About the Team
We are building a new-generation Platform Operations team that reimagines the traditional CloudOps/SRE model. Instead of siloed specialists, every engineer on this team is expected to operate across Cloud Infrastructure, Databases, Networking, Operating Systems, and Data Pipelines—powered by Generative AI as a force multiplier.
Over time, you will develop deeper expertise in one or more areas, but the baseline expectation is full-stack operational capability from day one.
Role Summary
As a Platform Operations Engineer I, you will manage and maintain customer cloud infrastructure across multiple technology layers. You will leverage AI-assisted tools and workflows to diagnose issues, automate toil, and deliver reliable infrastructure at scale. This is an ideal role for a curious, fast-learning graduate who wants broad exposure to modern infrastructure and AI-augmented operations.
Key Responsibilities
- Monitor, troubleshoot, and resolve incidents across customer cloud environments (GCP / Azure / AWS) using AI-assisted diagnostic workflows.

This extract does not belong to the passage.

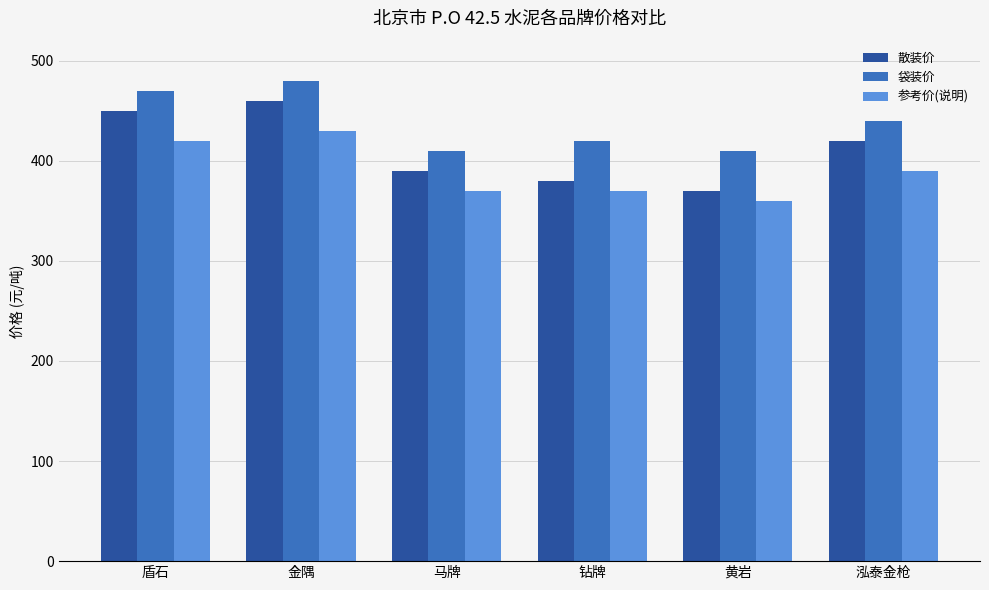

Is the value of 参考价(说明) at 马牌 greater than the value of 袋装价 at 盾石?

No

- Perform routine infrastructure operations: provisioning, patching, backup verification, certificate renewals, and capacity reviews.
- Support database operations (relational and NoSQL) including health checks, query performance triage, and backup/restore procedures.
- Assist with network configurations such as VPNs, firewalls, DNS, load balancers, and connectivity troubleshooting.
- Manage OS-level tasks across Linux and Windows servers: log analysis, service management, disk and memory diagnostics.
- Contribute to data pipeline monitoring and basic ETL/ELT troubleshooting across platforms such as Databricks and Snowflake, in collaboration with data engineering stakeholders.
- Use Generative AI tools from providers such as Google Gemini, Anthropic Claude, OpenAI, and open-source LLMs to accelerate problem-solving, write automation scripts, and generate runbooks.
- Write and maintain Infrastructure-as-Code (Terraform, CloudFormation, or equivalent) with AI-assisted code generation; support DevOps practices including CI/CD pipelines and GitOps workflows.
- Participate in on-call rotations and follow incident management best practices (triage, communication, post-mortems).
- Document procedures, solutions, and knowledge base articles clearly and concisely.
Required Qualifications
- Bachelor's degree in Computer Science, Information Technology, or a related field (recent graduates welcome).
- Foundational knowledge of at least one major cloud platform (GCP, Azure, or AWS): core compute, storage, networking, and IAM concepts.
- Basic understanding of operating systems (Linux preferred) including command-line proficiency, process management, and file systems.
- Familiarity with networking fundamentals: TCP/IP, DNS, HTTP/S, subnets, firewalls, and basic routing.
- Introductory knowledge of relational databases (SQL) and at least awareness of NoSQL paradigms.
- Exposure to data engineering concepts: data pipelines, batch vs. stream processing, and common platforms and tools (e.g., Databricks, Snowflake, Spark, Airflow, or equivalent).
- Basic understanding of AI/ML concepts: what LLMs are, prompt engineering basics, and willingness to use AI tools daily (Google Gemini, Anthropic Claude, OpenAI, open-source LLMs) in operational work.
- Familiarity with at least one programming or scripting language (Python, Bash, Go, or JavaScript) and configuration languages such as YAML.
- Strong written and verbal communication skills; ability to explain technical issues to both technical and non-technical stakeholders.
Preferred Qualifications
- Any cloud certification (e.g., GCP Digital Leader, AZ-900, AWS Cloud Practitioner).
- Personal projects or coursework involving DevOps practices, Infrastructure-as-Code, CI/CD, or containerisation (Docker/Kubernetes).
- Exposure to monitoring and observability tools (Datadog, Prometheus, Grafana, CloudWatch, or similar).
- Demonstrated curiosity in Generative AI: prompt engineering experiments, AI-powered side projects, or relevant coursework.
What We Offer
- A supportive environment to kick-start your career with broad exposure to modern infrastructure and AI-powered operations.
- Structured mentorship and a clear path to specialisation (Cloud, DBA, Network, OS, or Data Engineering).
- Broad exposure to multi-cloud, multi-technology customer environments.
- Investment in certifications and continuous learning.